Per Roberto De Simone, poi, non si tratta di un anniversario, ma solo di omaggiare uno dei protagonisti della vita musicale e teatrale del nostro Paese, venuto a mancare pochi mesi fa: a ricordarlo con affetto è Riccardo Muti, che con lui tante volte ha collaborato a importanti produzioni operistiche, tra l’altro anche a Ravenna Festival – in buca i Wiener Philharmoniker, per due titoli della trilogia Mozart-Da Ponte, diretti da Muti, alla regia appunto De Simone.

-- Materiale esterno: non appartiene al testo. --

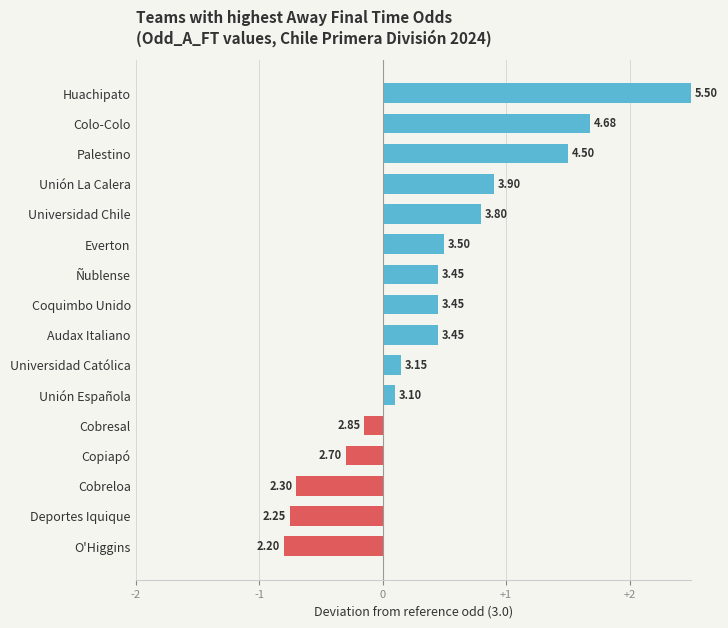

Does the chart contain any negative values?

Yes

Infine, alcuni scritti si legano a produzioni che punteggiano il cartellone: il musicologo Giordano Montecchi, sapiente indagatore del contemporaneo musicale (soprattutto quello antiaccademico), restituisce un quadro dell’esperienza compositiva di Heiner Goebbels; Helmut Failoni, critico musicale del Corriere della Sera, tratteggia un ritratto di Uri Caine, presente al Festival con il suo The Passion of Octavius Catto; mentre Alessandro Carrera – il più illustre “dylanologo” italiano – prova a ripercorrere la singolare vicenda, o meglio vera e propria leggenda, del concerto di Bob Dylan a Manchester del maggio 1966 – lo stesso che Cat Power riprenderà anche sul palcoscenico ravennate. Ancora, Pierfrancesco Pacoda, critico musicale e saggista che si occupa di linguaggi, culture e stili di vita giovanili, introduce il lettore alla Napoli segreta, ovvero a una discografia minore eppure fertile nella Napoli degli anni Settanta e Ottanta, gli stessi che poi porteranno a musicisti come Pino Daniele. A chiudere il volume, della figura di Anita Garibaldi, centrale nella nuova opera di Gilberto Cappelli, ci racconta uno storico del Risorgimento quale Sauro Mattarelli.
Il libro è in vendita, al prezzo di 30 euro, alla Biglietteria del Teatro Alighieri, nei luoghi di spettacolo, alla Libreria Dante di Longo e nei bookshop di alcuni dei principali musei della città. : Basilica Sant’Apollinare in Classe, Mausoleo di Teodorico, Museo Nazionale, Casa Dante, Classis Museo del Territorio e della città, Domus Tappeti di Pietra.